#### YOUR OBJECTIVE
For each entry, return the text exactly and omit any image.
*** PROVIDED RECORDS ***
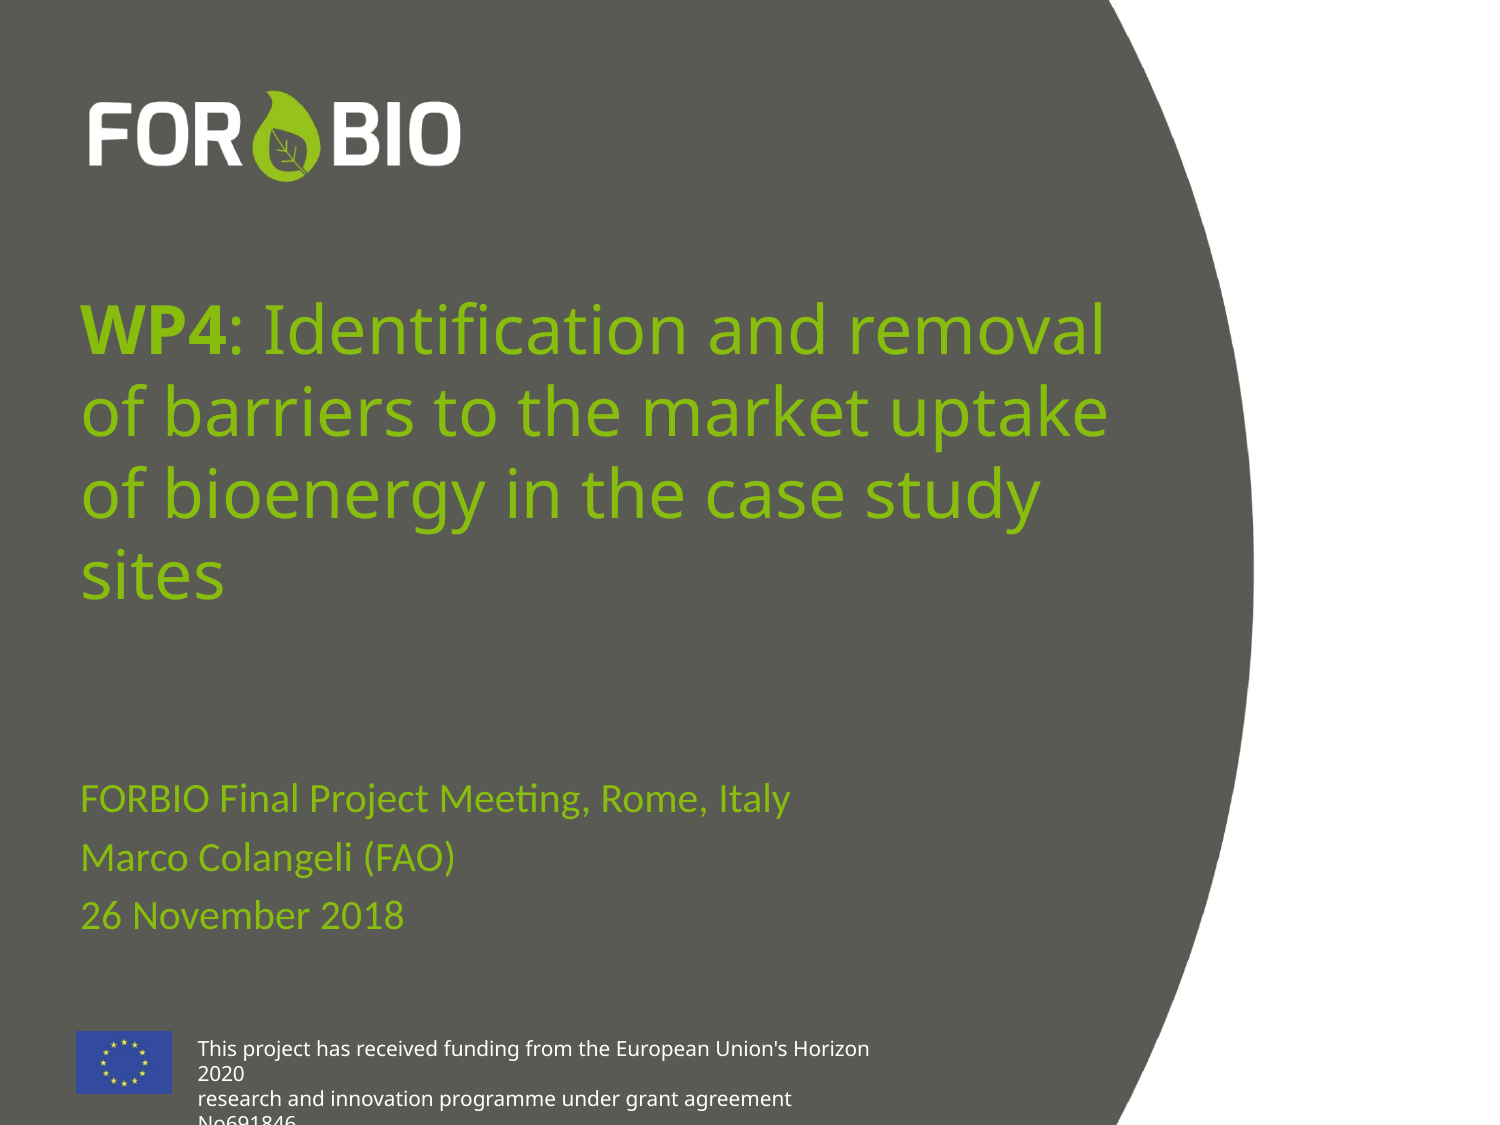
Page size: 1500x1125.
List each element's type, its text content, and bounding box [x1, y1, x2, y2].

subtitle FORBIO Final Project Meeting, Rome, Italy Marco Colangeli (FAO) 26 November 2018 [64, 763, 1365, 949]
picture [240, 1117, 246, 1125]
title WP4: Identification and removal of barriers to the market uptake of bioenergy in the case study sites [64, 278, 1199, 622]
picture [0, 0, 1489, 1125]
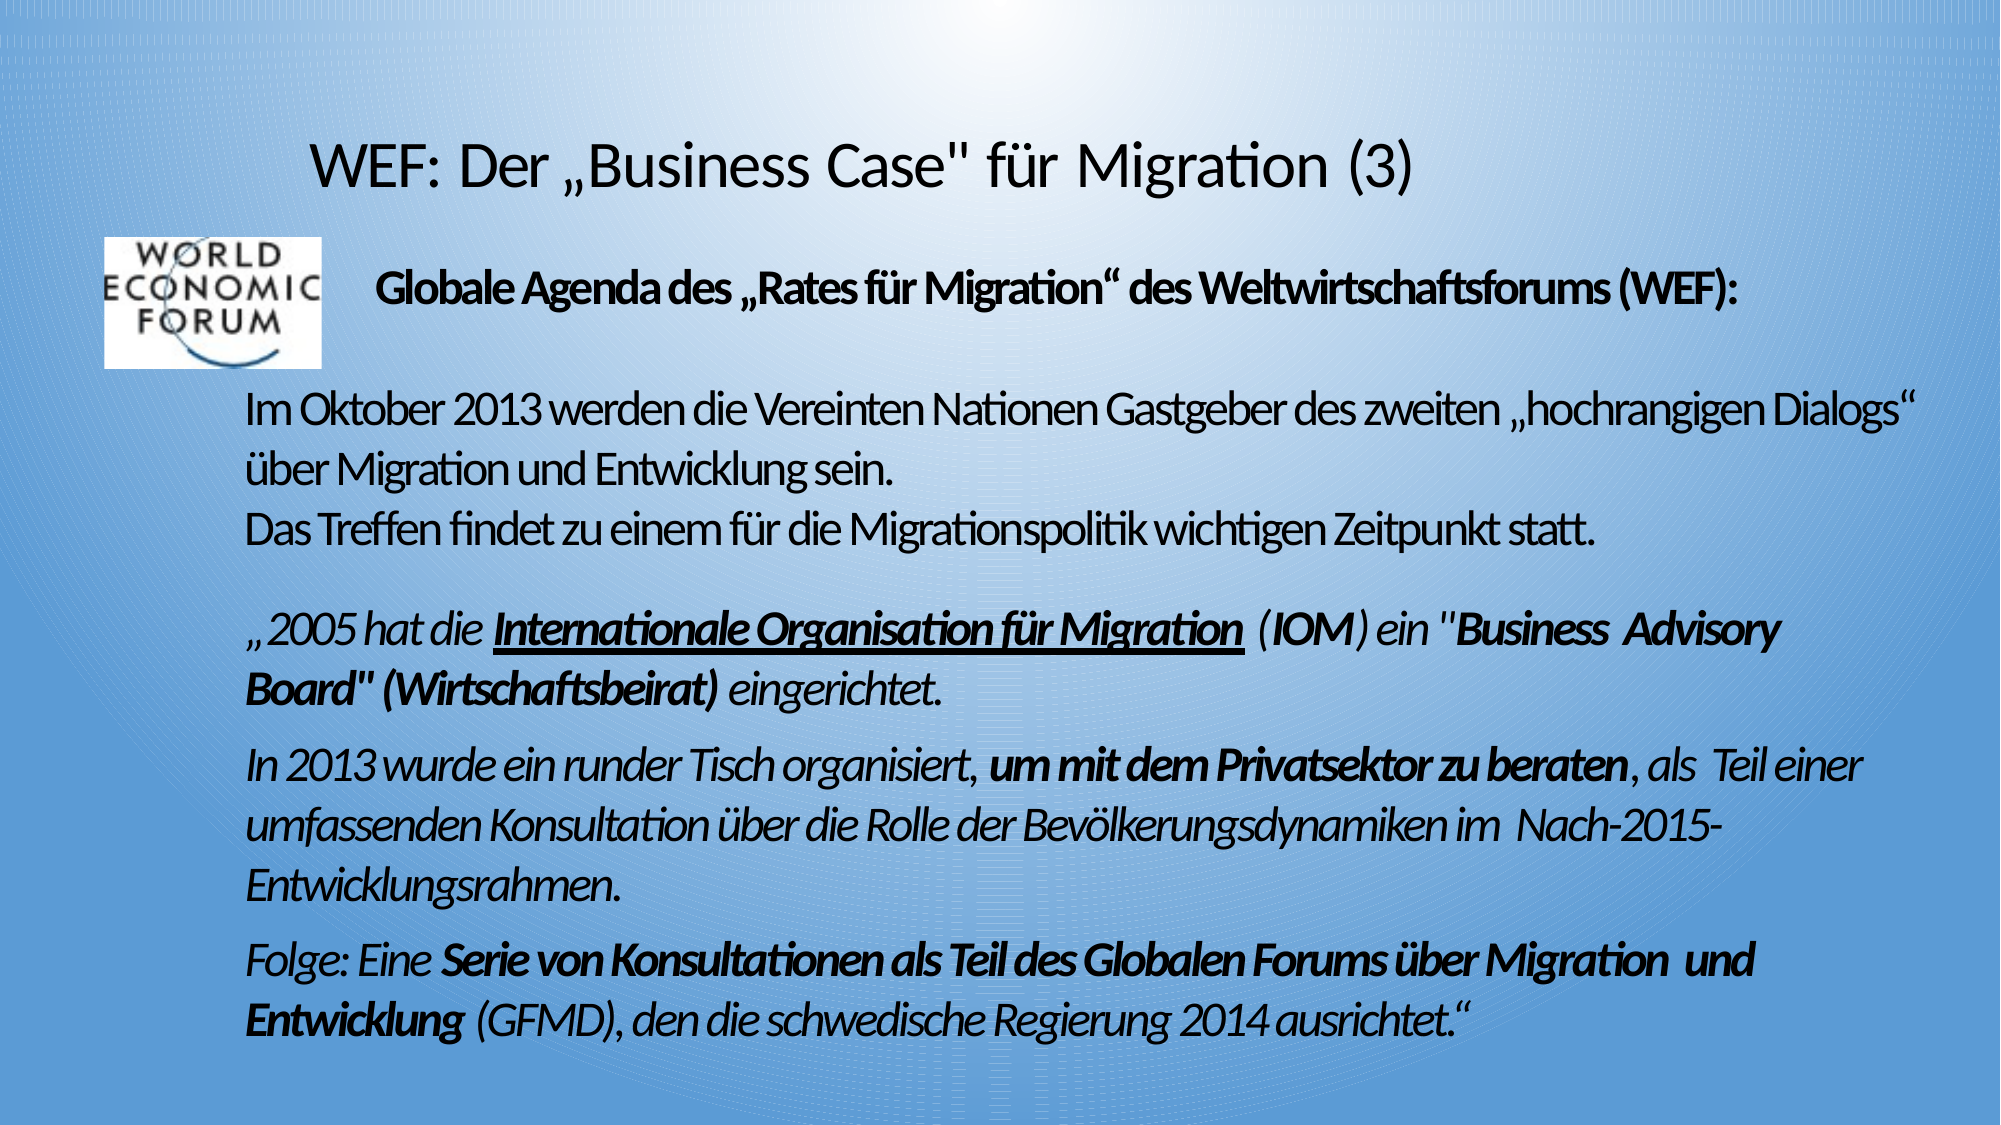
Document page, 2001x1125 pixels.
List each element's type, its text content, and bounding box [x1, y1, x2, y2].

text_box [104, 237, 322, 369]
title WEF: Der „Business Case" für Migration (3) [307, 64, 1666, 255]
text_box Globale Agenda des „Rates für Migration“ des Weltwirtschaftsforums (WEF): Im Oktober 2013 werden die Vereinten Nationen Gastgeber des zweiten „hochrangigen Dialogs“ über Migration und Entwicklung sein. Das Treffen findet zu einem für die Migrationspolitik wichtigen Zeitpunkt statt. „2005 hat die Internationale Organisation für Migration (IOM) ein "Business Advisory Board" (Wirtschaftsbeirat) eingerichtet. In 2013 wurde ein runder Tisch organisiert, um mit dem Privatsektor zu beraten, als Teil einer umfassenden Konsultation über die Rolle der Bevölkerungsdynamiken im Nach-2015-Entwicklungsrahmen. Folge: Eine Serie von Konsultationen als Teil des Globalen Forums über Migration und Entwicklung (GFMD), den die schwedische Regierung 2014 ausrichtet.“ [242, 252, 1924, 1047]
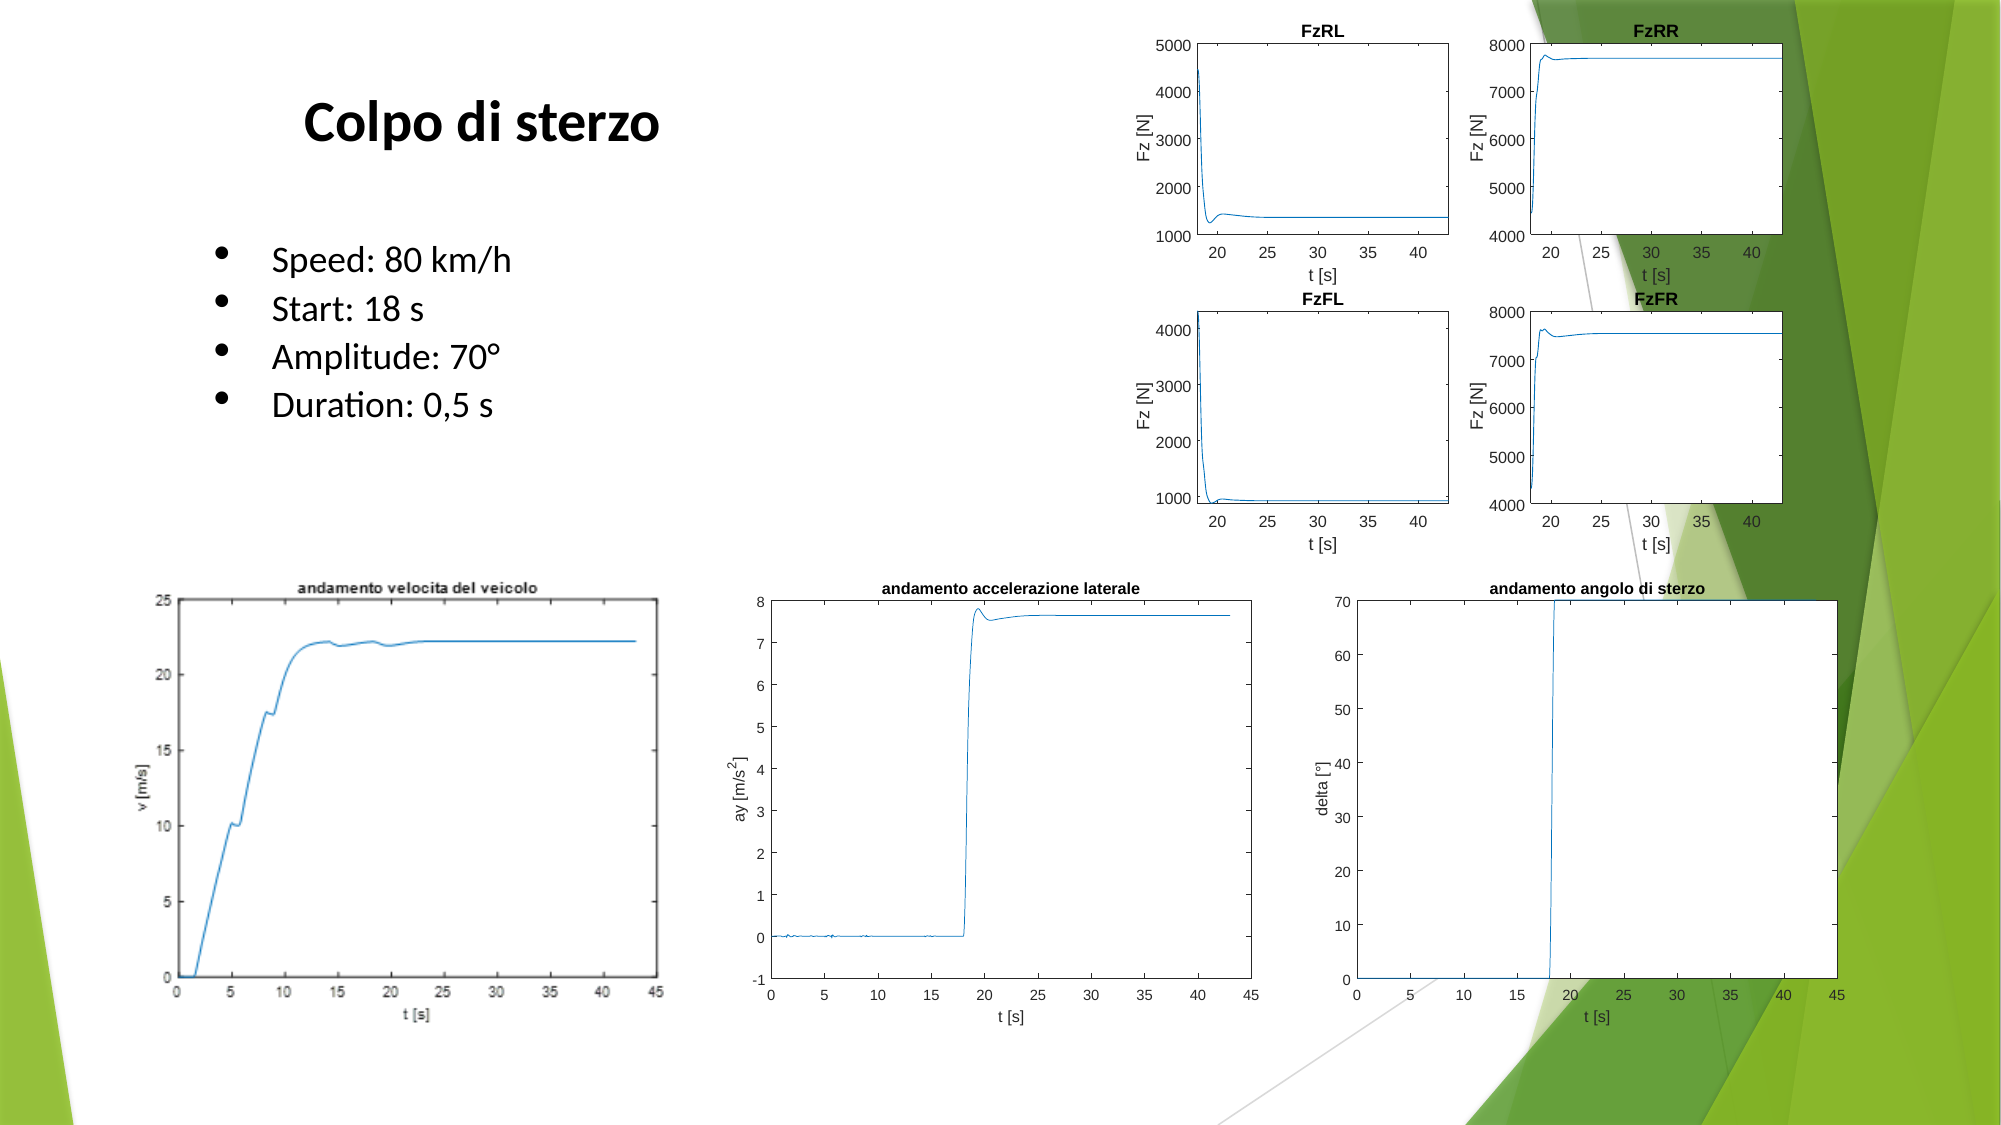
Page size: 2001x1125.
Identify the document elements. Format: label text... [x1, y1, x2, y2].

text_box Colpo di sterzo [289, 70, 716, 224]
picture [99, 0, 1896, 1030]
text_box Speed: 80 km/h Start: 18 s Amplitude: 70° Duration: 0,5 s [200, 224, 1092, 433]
***
#### WRITTEN SOLUTION
Page size: 1500x1125.
List each element's type, its text content, and bounding box [x1, y1, x2, y2].

subtitle FORBIO Final Project Meeting, Rome, Italy Marco Colangeli (FAO) 26 November 2018 [64, 763, 1365, 949]
picture [240, 1117, 246, 1125]
title WP4: Identification and removal of barriers to the market uptake of bioenergy in the case study sites [64, 278, 1199, 622]
picture [0, 0, 1489, 1125]
Document page, 2001x1125 pixels.
List each element's type, its text content, and bounding box [x1, y1, x2, y2].

text_box [104, 237, 322, 369]
title WEF: Der „Business Case" für Migration (3) [307, 64, 1666, 255]
text_box Globale Agenda des „Rates für Migration“ des Weltwirtschaftsforums (WEF): Im Oktober 2013 werden die Vereinten Nationen Gastgeber des zweiten „hochrangigen Dialogs“ über Migration und Entwicklung sein. Das Treffen findet zu einem für die Migrationspolitik wichtigen Zeitpunkt statt. „2005 hat die Internationale Organisation für Migration (IOM) ein "Business Advisory Board" (Wirtschaftsbeirat) eingerichtet. In 2013 wurde ein runder Tisch organisiert, um mit dem Privatsektor zu beraten, als Teil einer umfassenden Konsultation über die Rolle der Bevölkerungsdynamiken im Nach-2015-Entwicklungsrahmen. Folge: Eine Serie von Konsultationen als Teil des Globalen Forums über Migration und Entwicklung (GFMD), den die schwedische Regierung 2014 ausrichtet.“ [242, 252, 1924, 1047]
Page size: 2001x1125.
Identify the document elements. Format: label text... [x1, y1, x2, y2].

text_box Colpo di sterzo [289, 70, 716, 224]
picture [99, 0, 1896, 1030]
text_box Speed: 80 km/h Start: 18 s Amplitude: 70° Duration: 0,5 s [200, 224, 1092, 433]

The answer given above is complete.